- WHAT YOU SHOULD DO
Copy out each line below containing "phát".

- TASK INPUTS
___

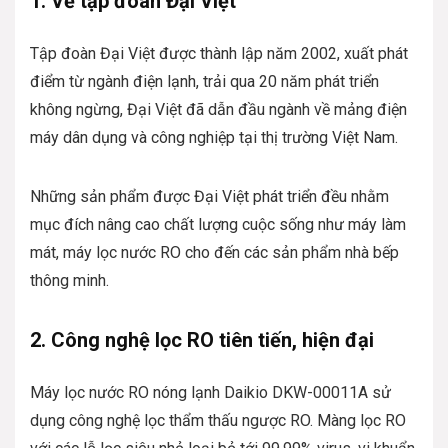
1. Về tập đoàn Đại Việt
Tập đoàn Đại Việt được thành lập năm 2002, xuất phát
điểm từ ngành điện lạnh, trải qua 20 năm phát triển
không ngừng, Đại Việt đã dẫn đầu ngành về mảng điện
máy dân dụng và công nghiệp tại thị trường Việt Nam.
Những sản phẩm được Đại Việt phát triển đều nhằm
mục đích nâng cao chất lượng cuộc sống như máy làm
mát, máy lọc nước RO cho đến các sản phẩm nhà bếp
thông minh.
2. Công nghệ lọc RO tiên tiến, hiện đại
Máy lọc nước RO nóng lạnh Daikio DKW-00011A sử
dụng công nghệ lọc thẩm thấu ngược RO. Màng lọc RO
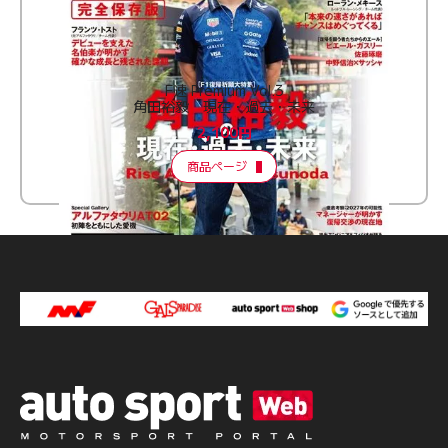
F速 Premium Vol.3
角田裕毅 現在・過去・未来
2,100円
商品ページ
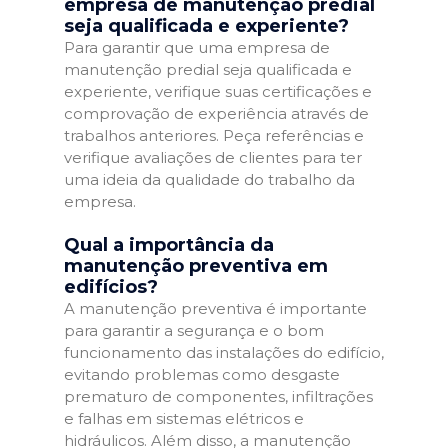
empresa de manutenção predial
seja qualificada e experiente?
Para garantir que uma empresa de
manutenção predial seja qualificada e
experiente, verifique suas certificações e
comprovação de experiência através de
trabalhos anteriores. Peça referências e
verifique avaliações de clientes para ter
uma ideia da qualidade do trabalho da
empresa.
Qual a importância da
manutenção preventiva em
edifícios?
A manutenção preventiva é importante
para garantir a segurança e o bom
funcionamento das instalações do edifício,
evitando problemas como desgaste
prematuro de componentes, infiltrações
e falhas em sistemas elétricos e
hidráulicos. Além disso, a manutenção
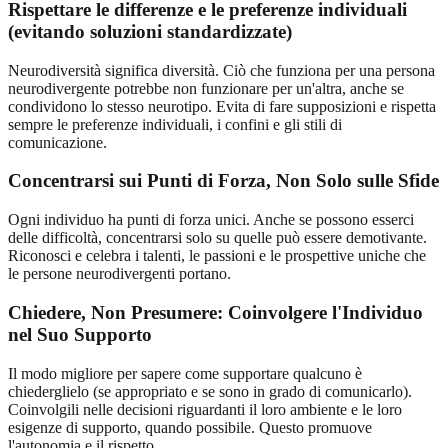
Rispettare le differenze e le preferenze individuali
(evitando soluzioni standardizzate)
Neurodiversità significa diversità. Ciò che funziona per una persona
neurodivergente potrebbe non funzionare per un'altra, anche se
condividono lo stesso neurotipo. Evita di fare supposizioni e rispetta
sempre le preferenze individuali, i confini e gli stili di
comunicazione.
Concentrarsi sui Punti di Forza, Non Solo sulle Sfide
Ogni individuo ha punti di forza unici. Anche se possono esserci
delle difficoltà, concentrarsi solo su quelle può essere demotivante.
Riconosci e celebra i talenti, le passioni e le prospettive uniche che
le persone neurodivergenti portano.
Chiedere, Non Presumere: Coinvolgere l'Individuo
nel Suo Supporto
Il modo migliore per sapere come supportare qualcuno è
chiederglielo (se appropriato e se sono in grado di comunicarlo).
Coinvolgili nelle decisioni riguardanti il loro ambiente e le loro
esigenze di supporto, quando possibile. Questo promuove
l'autonomia e il rispetto.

___

- EXERCISE ANSWER
Tập đoàn Đại Việt được thành lập năm 2002, xuất phát
điểm từ ngành điện lạnh, trải qua 20 năm phát triển
Những sản phẩm được Đại Việt phát triển đều nhằm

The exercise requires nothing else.